Android phonemaker Samsung is scary successful. Its rivals have tried -- and failed -- to use lawsuits to slow its sales. It's so wildly successful that even partner Google is reportedly getting a little nervous.
The South Korean firm has risen quickly through the ranks, passing Nokia in smartphone and featurephone unit sales, and creeping closer to Apple in profitability. Tonight in New York City, just blocks from one of Apple's busiest stores at the Radio City Music Hall, Samsung unleashed its latest flagship model in its best-selling.

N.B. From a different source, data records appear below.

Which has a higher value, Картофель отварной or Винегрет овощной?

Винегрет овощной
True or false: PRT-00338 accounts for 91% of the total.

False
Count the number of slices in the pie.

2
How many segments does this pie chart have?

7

With the Galaxy S IV's U.S. launch, its first American launch event for its flagship phone series, Samsung takes another step in its push to shift its marketing, engineering, and management towards the U.S., the world's most lucrative electronics market.
Currently Apple is sits at the top of U.S. smartphone sales, but the Galaxy S IV could soon change that.

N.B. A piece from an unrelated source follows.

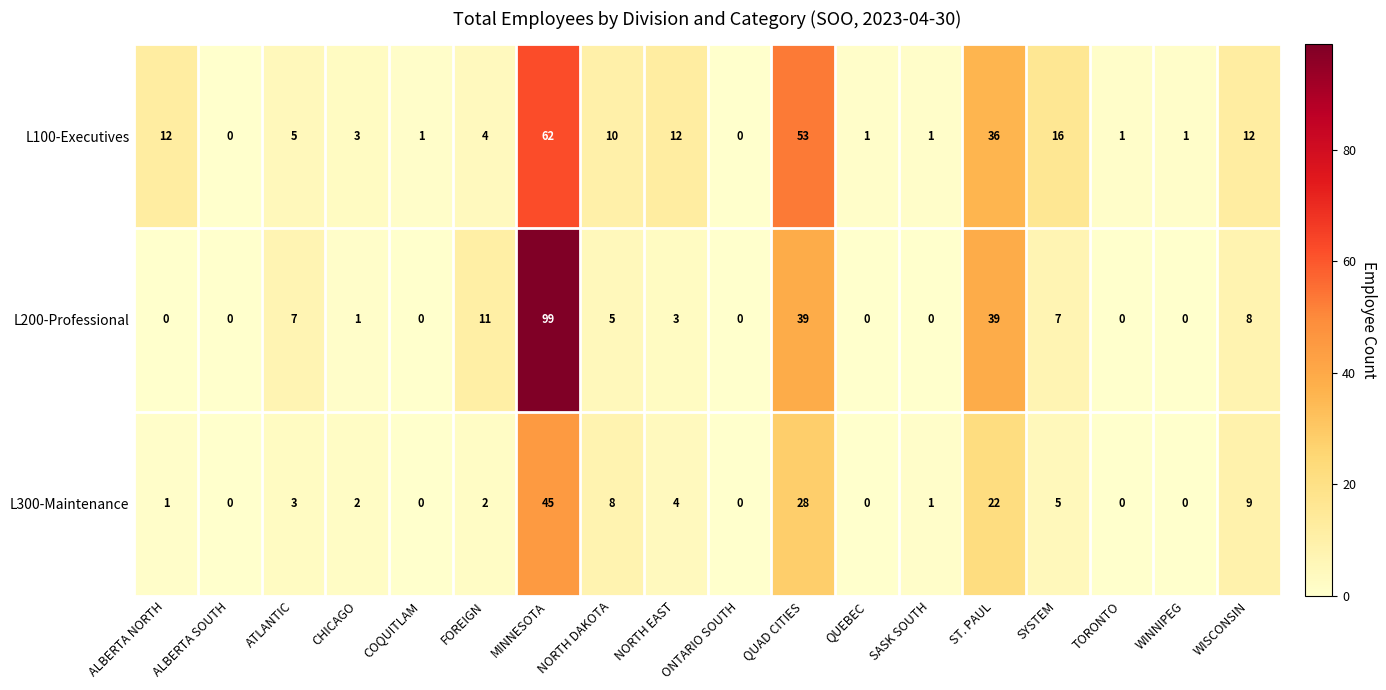

What is the spread (max minus min) of values at ST. PAUL?

17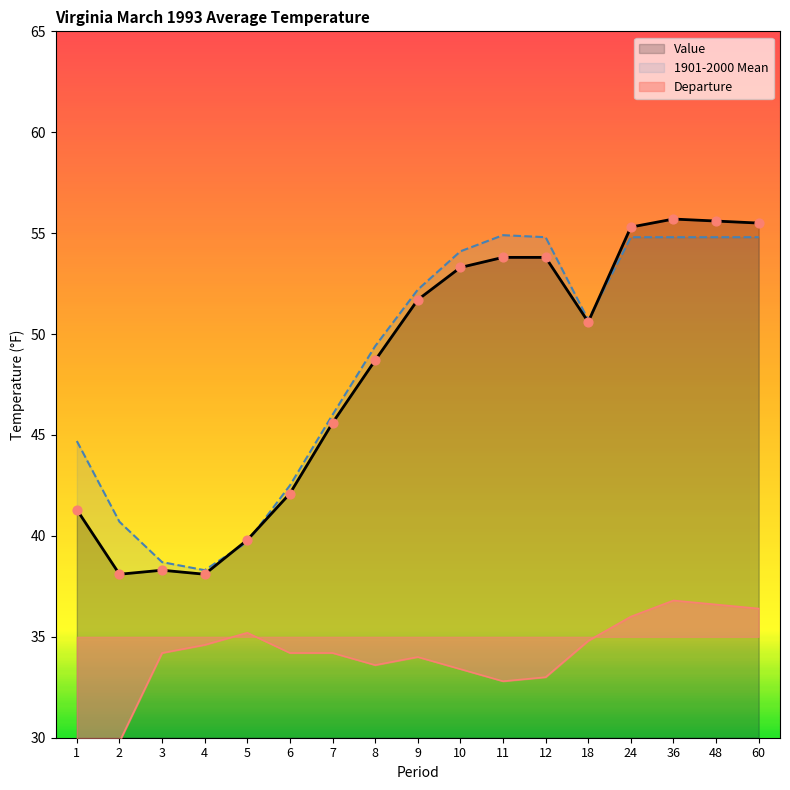

Which series contains the highest Y value?

Value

Here's a breakdown of the phone's specs, versus the phone's chief competitor, the iPhone 5:
(The only items not revealed at the launch event were the price and GPU of the Samsung device.)
Clearly the Galaxy S IV has a much more powerful set of hardware, while being only narrowly heavier/and larger. The 1080p screen is the real star of the show, although the inclusion of 802.11ac, the higher resolution camera, microSD, and a removable battery are other niceties.
When comparing the GSIV and its chief competitor, the iPhone 5, the only remaining questions are battery life (given the more powerful CPU) and buyer preference with regard to screen size (while the iPhone screen is lower resolution, some buyers do prefer smaller screens). Clearly some will prefer the slick metal/glass body of the iPhone 5 to the plastic-type case of the GSIV, as well.
II. What's New
Samsung's Head of Mobile Communications, J.K. Shin calls the Galaxy S IV a true "life companion" bragging, "Innovation improves the way people live every day. For each of us, life is a journey. What you want is a device that can help us on the journey. Ladies and gentlemen, the Samsung Galaxy S4."
The device is loaded with proprietary apps -- Knox (a BYOD technology), home sync (which connects various in-home Wi-Fi devices, S Translator (9 language speech-to-text, text-to-speech), and S Health.
The S Health is particularly cool -- it uses the built in accelerometer to track steps taken/calories burned when you're carrying the device, plus features options to track your meals and sleep. S Translator should be handy too; it supports Chinese, French, Italian, German, Japanese, Korean, Portugese, Spanish, and English. The app even can attempt to translate text on signs/printouts using the cameras. The app has mild offline support, with canned phrases.
Home Sync allows you to tap your phone with compatible Samsung NFC devices, like televisions, to pair it. You can then transfer photos wirelessly. The images are uploaded to a 1 TB cloud storage account, which is free for GSIV buyers.
Knox is essentially identical to BlackBerry recently announced multi-mode feature in BB10. The phone can be placed into either a work or a home mode.
TouchWiz on the Galaxy S IV has been glistened up, with a translucent menu bar and other graphical perks.
One are of the UI/firmware that Samsung spent a lot of time on is the camera UI. There's new editing features, and an ability to select still shots from a burst of frames (100 in 4 sec.) -- similar to rival HTC much-advertised technology. There's a new "dual camera", which allows you to simultaneously use both cameras on the device for photos or video; there's composite merging of photos; and there's a new AirView touch-friendly gallery app.
There's also been big improvements on the control side. While Apple and other rivals are still largely confined to static touch on the screen, the GSIV introduces air gestures, via the infrared and proximity sensor. If your hands are dirty or full, you can do a rough gesture over the screen surface to get the phone to perform basic actions.
The 2 MP front camera also tracks your eyes for both scrolling purposes ("Air Scrolling") and to pause video if you look away ("Air Pause").
As with its tap-to-share technology Samsung has clear differentiating technologies that its competitors lack.